On the political front, there are also signs of progress. In September, Iraqi Vice-President Tariq al-Hashemi, a Sunni, met with top Shia cleric Grand Ayatollah Ali al-Sistani. In October, Ammar al-Hakim, the son of one of the most important Shia leaders, the late Abdul Aziz al-Hakim, met Sunni sheiks in Ramadi, declaring, "Iraq does not belong to the Sunnis or the Shiites alone; nor does it belong to the Arabs or the Kurds and Turkomen. Today we must stand up and declare that Iraq is for all Iraqis." Baghdad Anglican canon Andrew White has organised meetings of Christian, Sunni and Shia clerics calling for nationwide reconciliation.

It is far too early to declare victory but you would think that all Americans and Australians, regardless of whether they supported the war in Iraq or not, would want to stick with a strategy that is delivering peace and security to a people who have suffered not just 4 1/2 years of a brutal insurgency but also three decades of tyranny and war. Yet some Democrats in the US, as with some on the Left in Australia, are still determined to lose the war if possible by withdrawing troops, even when success is starting to appear to be within reach. Undaunted by the fact that there has been an improvement in Iraq, Democratic staffers on Congress's Joint Economic Committee are trying to generate more bad headlines by focusing on the cost of the war, which they calculated would reach $US3.5 trillion by 2017. To arrive at such a massive total, the committee threw in everything they could think of, including their best guesses at the Iraq war's impact on oil prices and other economic factors.

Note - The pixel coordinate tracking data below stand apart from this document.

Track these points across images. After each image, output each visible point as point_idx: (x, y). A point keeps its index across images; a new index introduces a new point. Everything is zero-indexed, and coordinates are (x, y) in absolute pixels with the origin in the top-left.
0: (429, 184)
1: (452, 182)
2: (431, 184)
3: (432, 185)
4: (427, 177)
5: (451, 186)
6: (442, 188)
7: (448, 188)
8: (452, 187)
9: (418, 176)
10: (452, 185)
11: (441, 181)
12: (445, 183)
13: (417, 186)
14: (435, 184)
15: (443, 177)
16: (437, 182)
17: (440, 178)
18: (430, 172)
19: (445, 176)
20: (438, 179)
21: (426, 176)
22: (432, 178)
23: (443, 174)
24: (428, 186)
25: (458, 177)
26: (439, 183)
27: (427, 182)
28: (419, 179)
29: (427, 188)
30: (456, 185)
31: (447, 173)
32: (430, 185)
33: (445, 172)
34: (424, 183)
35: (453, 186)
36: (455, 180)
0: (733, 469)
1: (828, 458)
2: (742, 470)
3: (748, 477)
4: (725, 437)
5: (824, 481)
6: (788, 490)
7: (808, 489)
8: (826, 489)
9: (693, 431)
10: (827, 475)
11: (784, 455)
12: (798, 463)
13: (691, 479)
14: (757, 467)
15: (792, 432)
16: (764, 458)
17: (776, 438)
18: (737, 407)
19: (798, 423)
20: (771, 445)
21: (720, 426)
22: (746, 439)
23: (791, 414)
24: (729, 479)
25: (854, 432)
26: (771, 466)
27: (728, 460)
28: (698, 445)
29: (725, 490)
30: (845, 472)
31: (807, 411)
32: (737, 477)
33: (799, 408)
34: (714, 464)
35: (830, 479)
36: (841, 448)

In Australia, despite the fact that its actual policy differences with the Howard Government are small, Labor panders to the anti-war lobby, maintaining that its troops-out-of-Iraq policy is a principled stand against an illegal war. It is determined to maintain the fiction that the Baker Hamilton report, which President George W.Bush rejected when he adopted the surge strategy, got it right. It justifies its policy of a phased withdrawal of troops on that basis. Yet the surge is demonstrably working, and both the British and the Americans are withdrawing their troops not according to a pre-determined timetable, as Baker Hamilton recommended, but in response to the situation on the ground.

The sad fact is that for most of the anti-war Left, the only thing that matters is delivering a defeat to the Bush administration, and in achieving that end the Iraqi people are expendable. John Pilger said in January 2004 that while he didn't like the "terrible civilian atrocities" committed by what he called "the resistance", "the outcome of this resistance is terribly important for the rest of the world" and that only a defeat in Iraq of the US "military machine" and the Bush administration would make our world secure. As Christopher Hitchens wrote despairingly in 2005 of his erstwhile friends on the Left, while there is plenty of support for debt relief and making poverty history in Africa, there isn't a single drop of solidarity and compassion left over for the people of Iraq.

The anti-war, anti-American Left should be ashamed, but precisely for this reason they continue to look away when Iraq doesn't fail in the way they wish. The success of the surge has become their inconvenient truth.